Reputation: 37034
Initially I had the following code:
try (var output = new ByteArrayOutputStream();
var printer = new CSVPrinter(new OutputStreamWriter(output), CSVFormat.DEFAULT)) {
printer.printRecord(EMAIL);
for (MyBean mb : items) {
printer.printRecord(mb.getEmail());
}
externalHttpCall(output.toByteArray());
}
Here I found out that sometimes the byte array is not written fully.
I understand that it is because of the fact that stream is not flushed during externalHttpCall
invocations.
To fix it I wrote the following:
try (var output = new ByteArrayOutputStream();
var printer = new CSVPrinter(new OutputStreamWriter(output), CSVFormat.DEFAULT)) {
printer.printRecord(EMAIL);
for (MyBean mb : items) {
printer.printRecord(mb.getEmail());
}
printer.flush();
log.info("Printer was flushed");
externalHttpCall(output.toByteArray());
}
It solved the problem, but here I was lost in a thought that it is really bad idea to close stream only after externalHttpCall
. So I came up with the following solution:
externalHttpCall(convertToByteArray(items);
public byte[] convertToByteArray(List<MyBean> items){
try (var output = new ByteArrayOutputStream();
var printer = new CSVPrinter(new OutputStreamWriter(output), CSVFormat.DEFAULT)) {
printer.printRecord(EMAIL);
for (MyBean mb : items) {
printer.printRecord(mb.getEmail());
}
return output.toByteArray();
}
}
I expected that flush will happen before stream close. But based on my experiments it doesn't work.
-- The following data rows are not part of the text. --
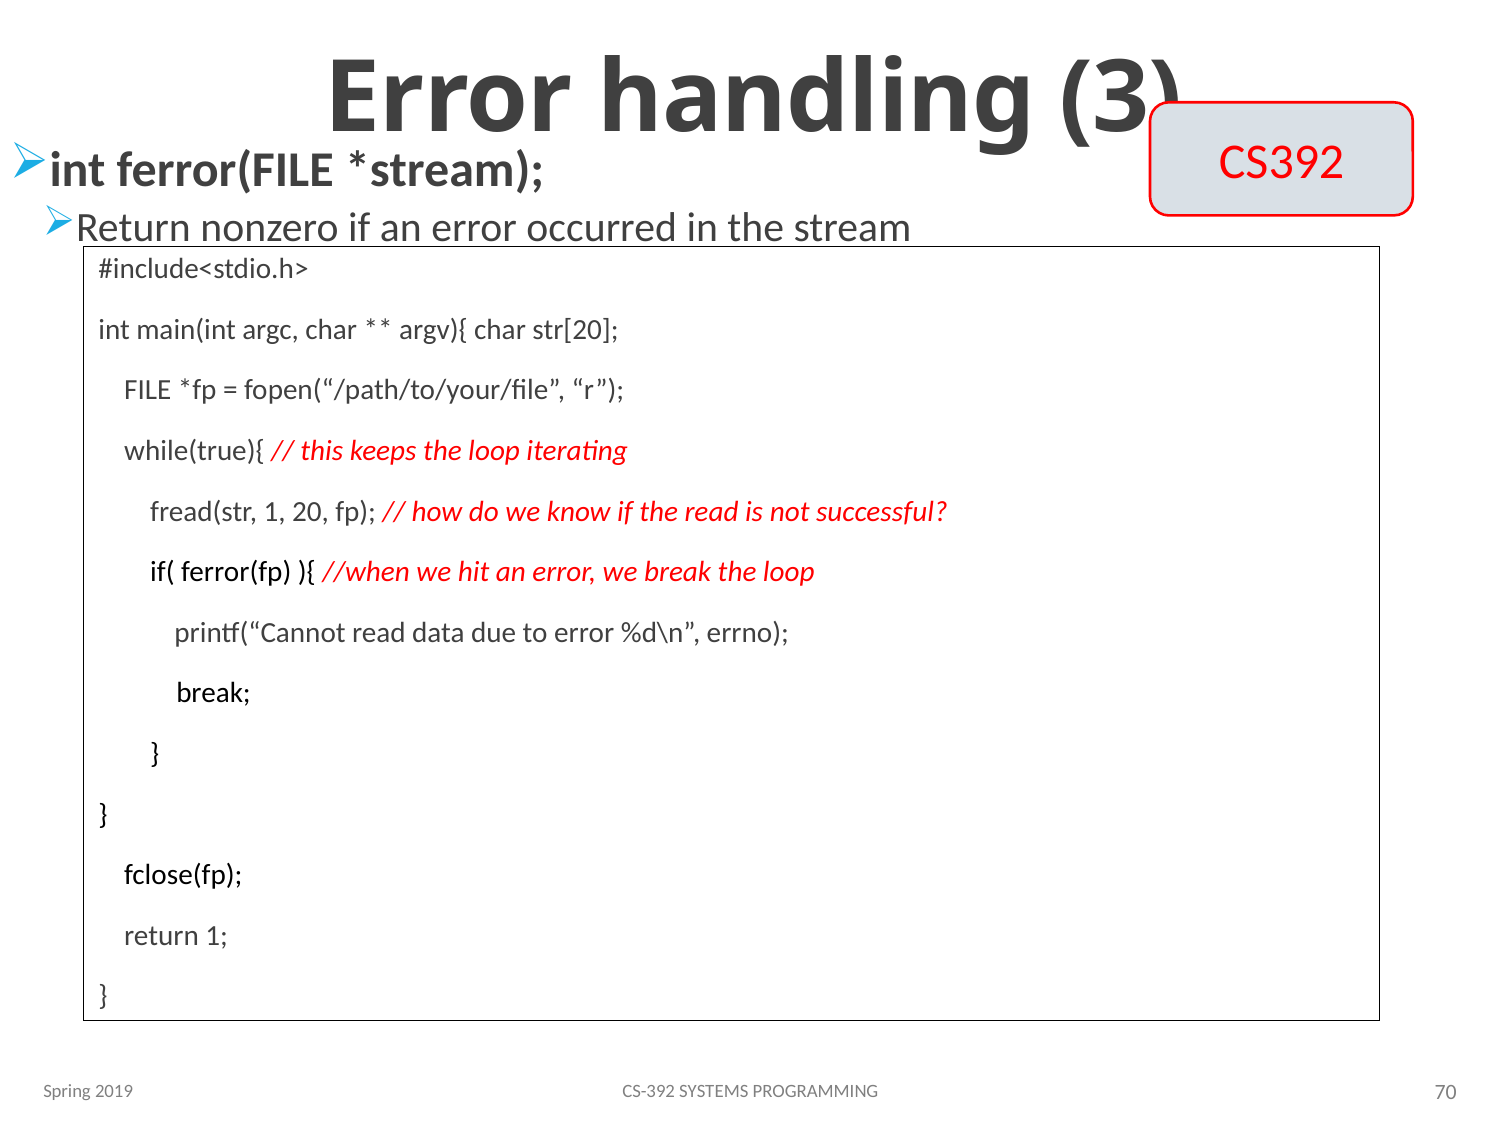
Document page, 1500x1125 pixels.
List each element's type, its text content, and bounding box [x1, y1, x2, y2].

footer CS-392 Systems Programming [453, 1059, 1047, 1120]
title Error handling (3) [135, 5, 1373, 135]
list int ferror(FILE *stream); Return nonzero if an error occurred in the stream [9, 135, 1454, 927]
text_box CS392 [1148, 100, 1415, 217]
slide_number Spring 2019 [28, 1059, 333, 1120]
slide_number 70 [1310, 1060, 1472, 1121]
text_box #include<stdio.h> int main(int argc, char ** argv){ char str[20]; FILE *fp = fopen(“/path/to/your/file”, “r”); while(true){ // this keeps the loop iterating fread(str, 1, 20, fp); // how do we know if the read is not successful? if( ferror(fp) ){ //when we hit an error, we break the loop printf(“Cannot read data due to error %d\n”, errno); break; } } fclose(fp); return 1; } [83, 246, 1380, 1021]
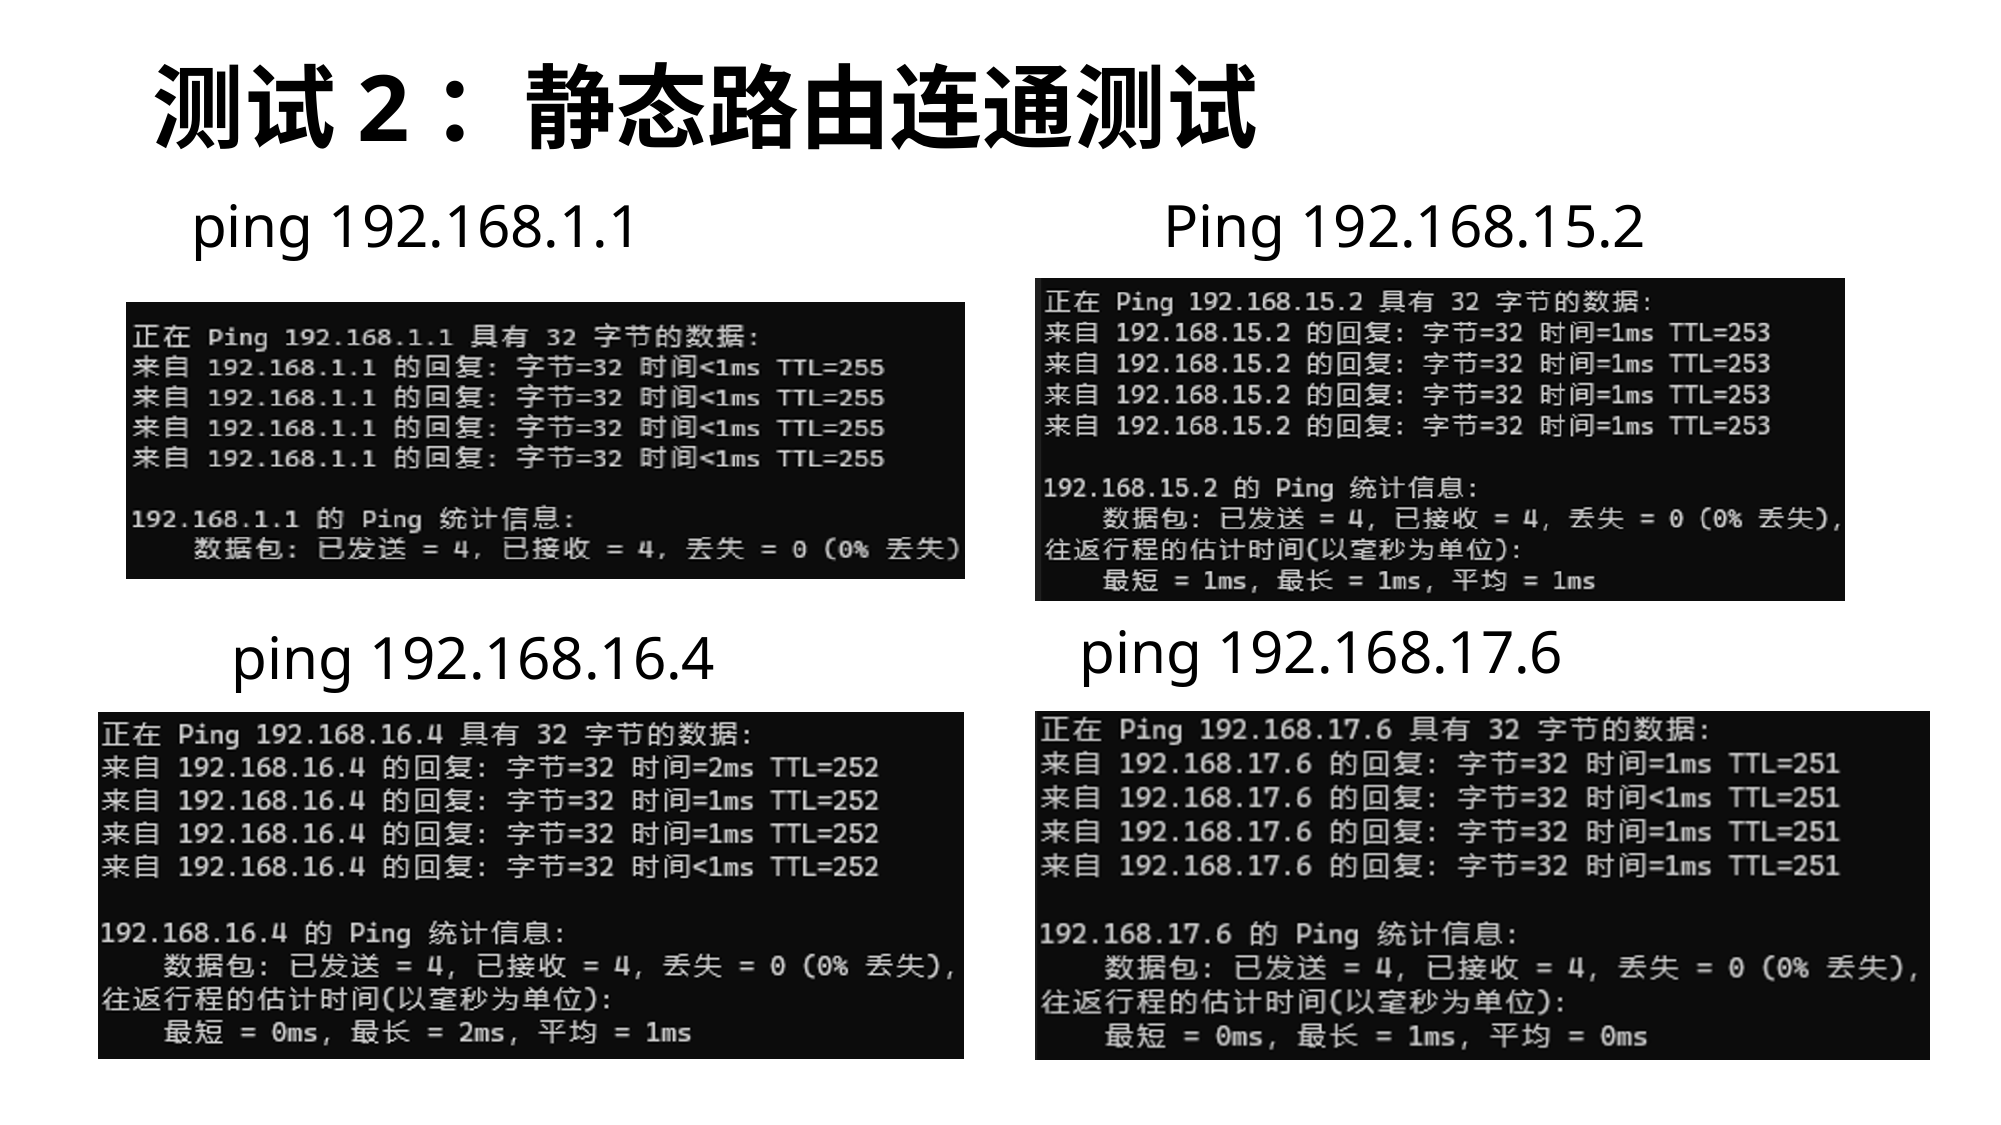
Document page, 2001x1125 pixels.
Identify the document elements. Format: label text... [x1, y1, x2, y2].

picture [1035, 278, 1845, 601]
picture [126, 302, 965, 579]
title 测试2：静态路由连通测试 [137, 3, 1863, 221]
picture [98, 712, 964, 1059]
text_box ping 192.168.1.1 [176, 181, 1304, 267]
picture [1035, 711, 1930, 1060]
text_box ping 192.168.17.6 [1065, 607, 2000, 693]
text_box ping 192.168.16.4 [216, 613, 1345, 699]
text_box Ping 192.168.15.2 [1304, 181, 2000, 267]
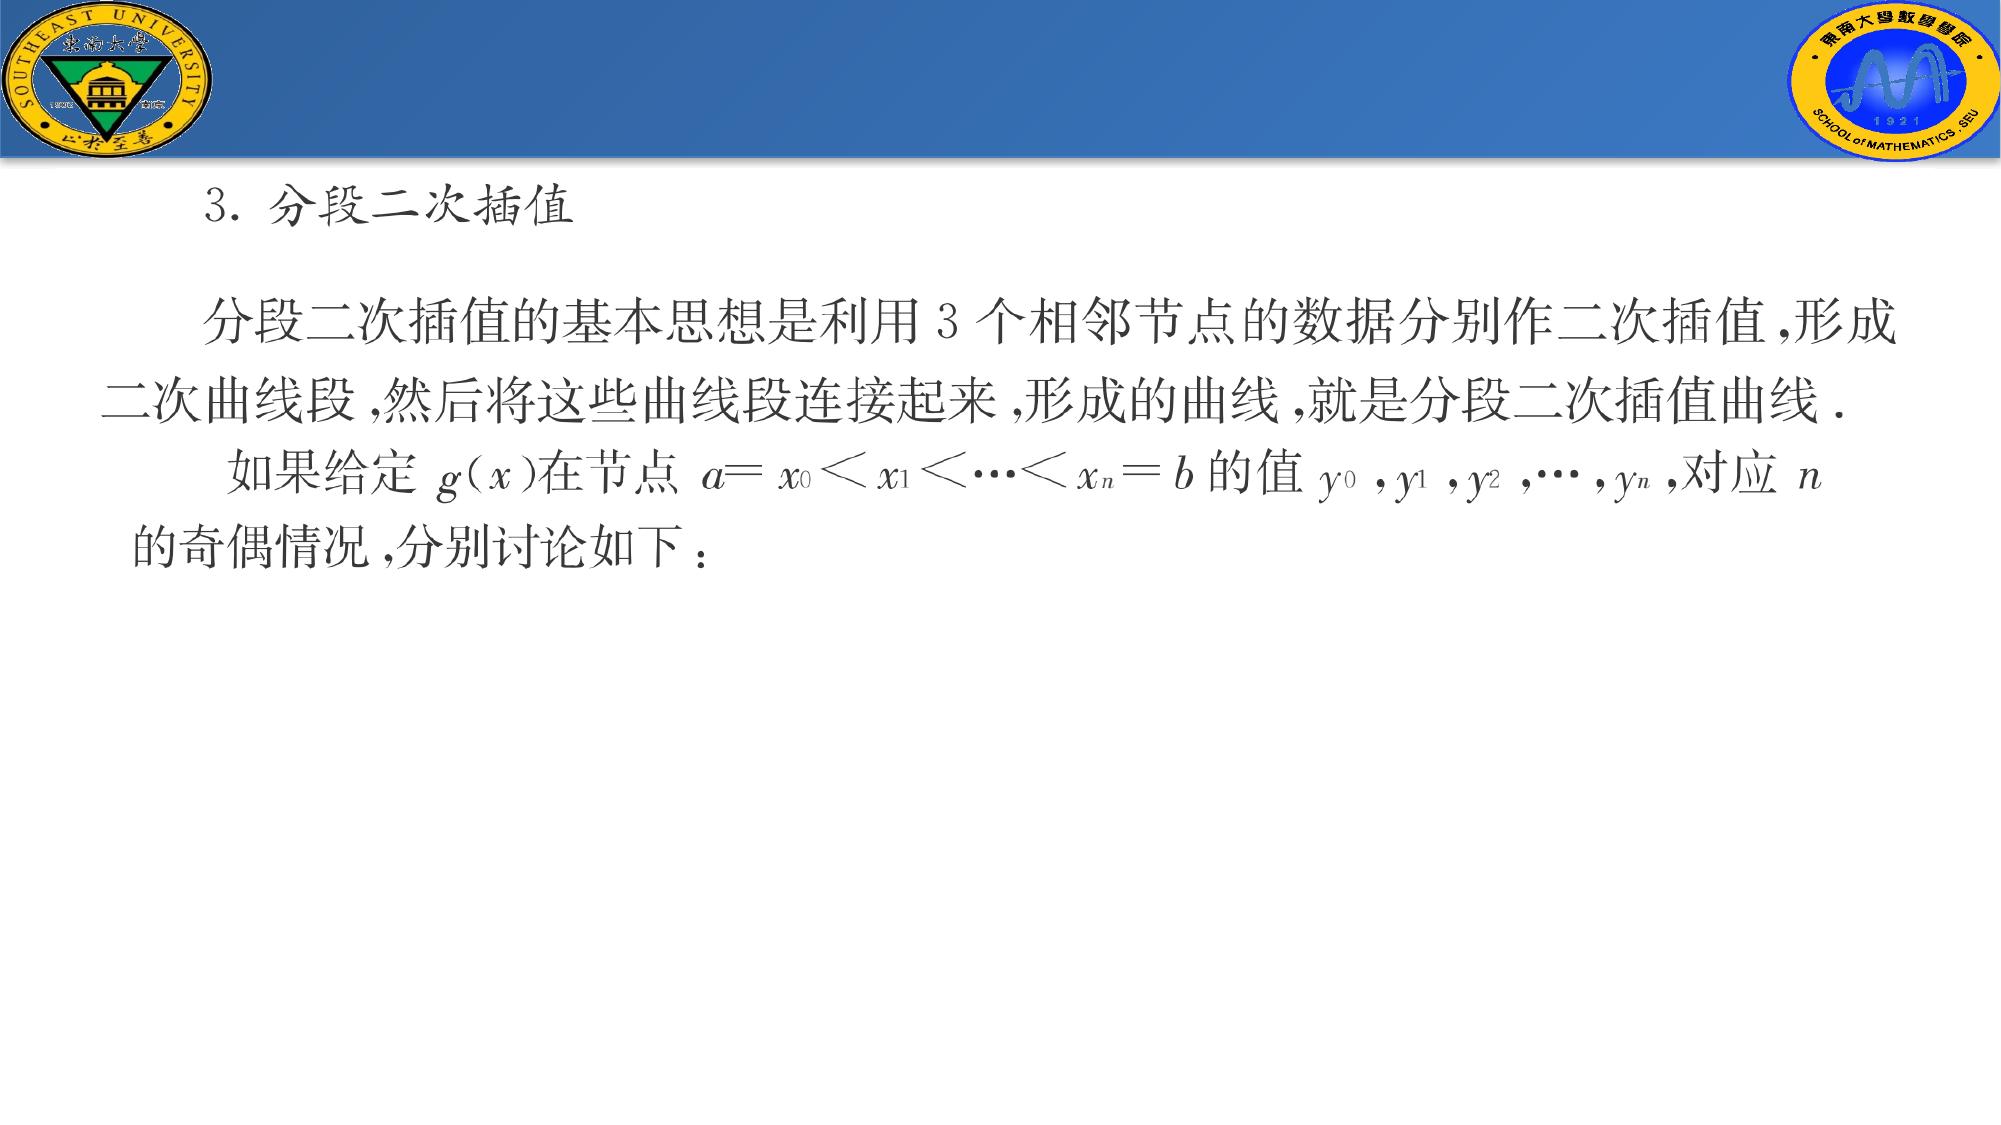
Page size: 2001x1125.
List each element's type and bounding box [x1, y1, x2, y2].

picture [54, 167, 1934, 437]
picture [0, 0, 213, 159]
picture [1787, 0, 2001, 162]
picture [102, 438, 1840, 587]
Looks like it happens because of flush happens before stream close but after toByteArray invocation.
How could I fix it?
Upvotes: 7
Views: 6506
Reputation: 10964
Given the three code snippets in the question I'd assume that this should work:
externalHttpCall(convertToByteArray(items);
public byte[] convertToByteArray(List<MyBean> items){
try (var output = new ByteArrayOutputStream();
var printer = new CSVPrinter(new OutputStreamWriter(output), CSVFormat.DEFAULT)) {
printer.printRecord(EMAIL);
for (MyBean mb : items) {
printer.printRecord(mb.getEmail());
}
printer.flush()
log.info("Printer was flushed");
return output.toByteArray();
}
}
Depending on the CSVFormat
the CSVPrinter
is flushed automatically on close (CSVFormat.DEFAULT
will not be flushed automatically...). You can use CSVFormat
's builder like pattern to make the format flush on close with CSVFormat.DEFAULT.withAutoFlush(true)
(thanks to @PetrBodnár for this hint). This will however probably make no difference in the above example.
If you translate the try-with-resource to the actual call order you will get something like this:
var output = new ByteArrayOutputStream();
var printer = new CSVPrinter(new OutputStreamWriter(output), CSVFormat.DEFAULT)
printer.printRecord(EMAIL);
...
var result = output.toByteArray();
printer.close(); // might call flush
output.close();
return result;
As the close operations will be called in the finally-block, they will take place after creation of the byte array. If flush is needed, you will need to do it prior to calling toByteArray
.
Upvotes: 10
Reputation: 109547
The following is a correct usage:
var output = new ByteArrayOutputStream();
try (var printer = new CSVPrinter(
new OutputStreamWriter(output, StandardCharsets.UTF_8), CSVFormat.DEFAULT)) {
printer.printRecord(EMAIL);
for (MyBean mb : items) {
printer.printRecord(mb.getEmail());
}
}
// Everything flushed and closed.
externalHttpCall(output.toByteArray());
This error behavior might stem from something else.
For instance the externalHttpCall not flushing . Or writing the bytes as text (using a Writer i.o. OutputStream), and expecting UTF-8, whose multi-byte sequences are brittle, maybe raising an exception. Or setting the HTTP header Content-Length wrong, as String.length().
An other cause: items containing a null or getEmail
throwing an exception that is not detected.